Educational & Outreach Activities
Participation Summary:
A workshop and a seminar including the project results were conducted during the 2018 Organic Summit (Gainesville, FL). During these activities approximately 20 agricultural professionals and farmers were trained on how to identified major insect pests and natural enemies commonly found on squash and other cucurbit crops.
A presentation including the project outcomes was given during the 2019 Tri-State Cucurbit meeting (Quincy, FL).
Learning Outcomes
Farmers reported changes in knowledge, attitudes, skills and/or awareness as a result of their participation.

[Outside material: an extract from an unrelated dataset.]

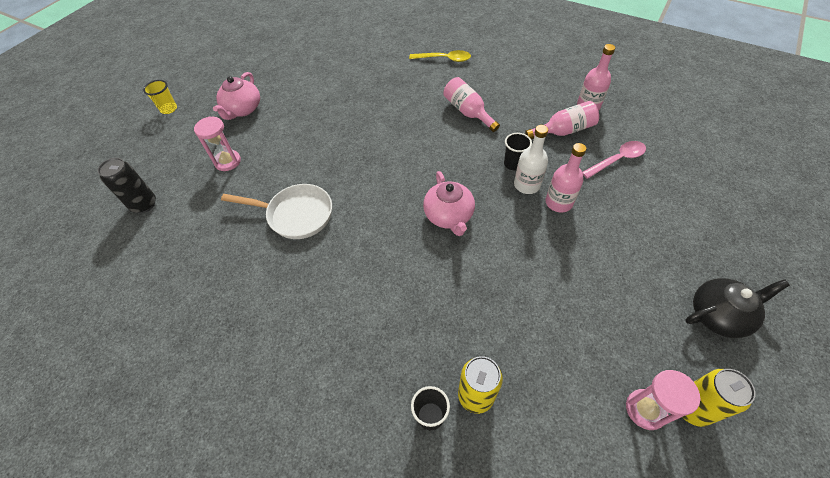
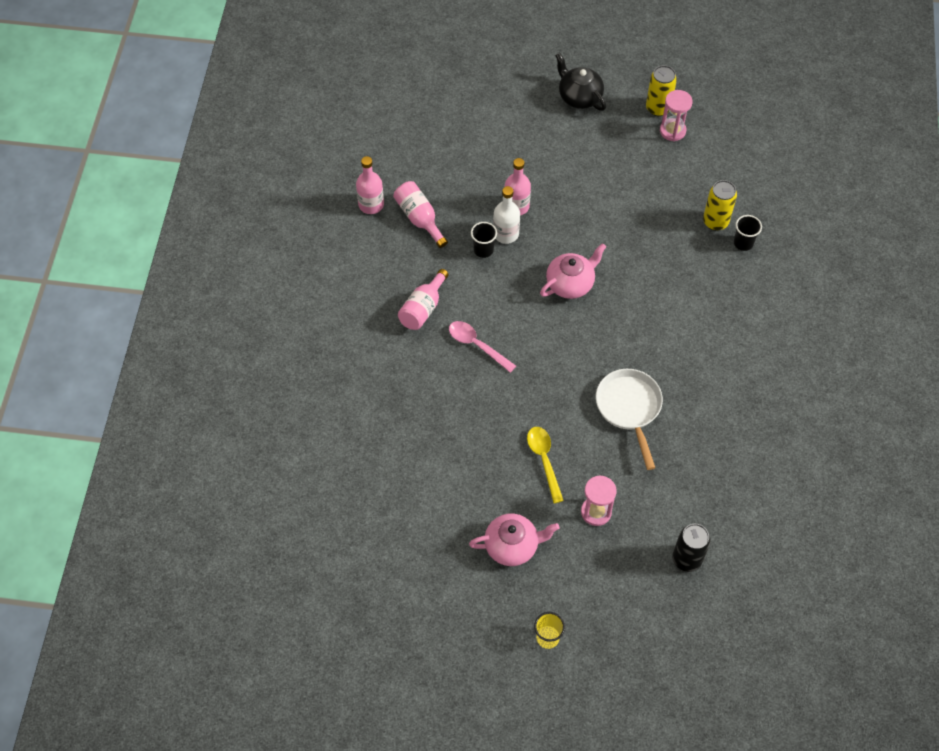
camera: 115 degrees left, 5 degrees up
(444, 59) = (334, 361): yellow spoon -> yellow spoon (544, 460)
(617, 160) = (443, 171): pink spoon -> pink spoon (477, 345)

The farmer reported interest in using sweet alyssum in future plantings to enhance biological control and habitat diversity on the farm.

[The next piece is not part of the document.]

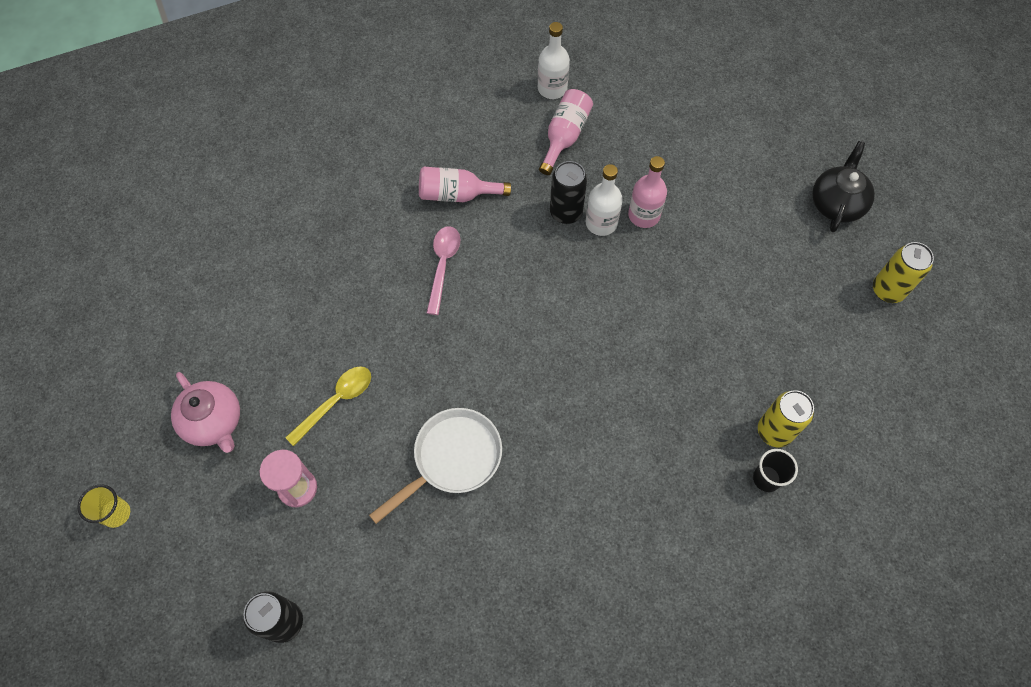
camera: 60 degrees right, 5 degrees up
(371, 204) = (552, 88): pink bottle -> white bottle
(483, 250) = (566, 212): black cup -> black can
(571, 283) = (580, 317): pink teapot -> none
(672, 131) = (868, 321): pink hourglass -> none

The farmer demonstrated great interest in the project in that it evaluates the effectiveness of alternative (non-chemical) strategies for pest management and supports his desire to utilize minimal chemical inputs.
Project Outcomes
The development of an IPM program utilizing biological and cultural controls to manage economic pests in organic squash is a sustainable alternative to conventional spraying techniques. The goal of this project was to develop an integrated approach that is not solely reliant on frequent pesticide applications but to build a truly integrated program that utilizes cultural and biological strategies. Our project is a model program for other farmers in the region. We took advantage of our monitoring data to implement sustainable management tactics. These tactics helped to reduce selection pressure to manage resistance to common insecticides used against aphids and whiteflies. The number of products available for management of aphids and whiteflies in organic squash production, primarily pyrethrins (PyGanic®) and insecticidal soap (M-Pede®), are limited compared with conventional production. Over time there will be issues with the development of insecticide resistance in pest populations if individuals are continuously exposed to the same products. This can be troublesome in the organic industry if more tools (tactics) are not available for growers to use. By utilizing a more integrated approach as an alternative to weekly chemical insecticide sprays to manage pests in organic squash production, it is possible to significantly reduce spraying output and frequency; therefore, saving money (cost of pesticides), labor, and minimizing the impact on the environment. Furthermore, identifying reduced-risk tools that are compatible with beneficial insects has improved IPM of aphids and whiteflies in squash. Overall, this project aid in developing a comprehensive IPM program while controlling economic pests of organic squash in the southeast. It served to maintain the integrity of the environment, promote grower-worker safety and health, increase profits and ensure the future of organic cucurbit production and the high value market it offers to Florida and the rest of the country.
Sweet alyssum had a positive effect on reducing whitefly populations when intercropped with squash. Whitefly pressure and SSL ratings were higher in plantings without sweet alyssum. Therefore, mixed variety plantings and intercropping with sweet alyssum is effective at reducing pest populations and pest symptoms on squash plants.
Observations of a significant reduction in pest densities and virus incidence in the mixed varieties treatment suggest that this is an effective strategy to be adopted in an IPM program for organic cucurbit production.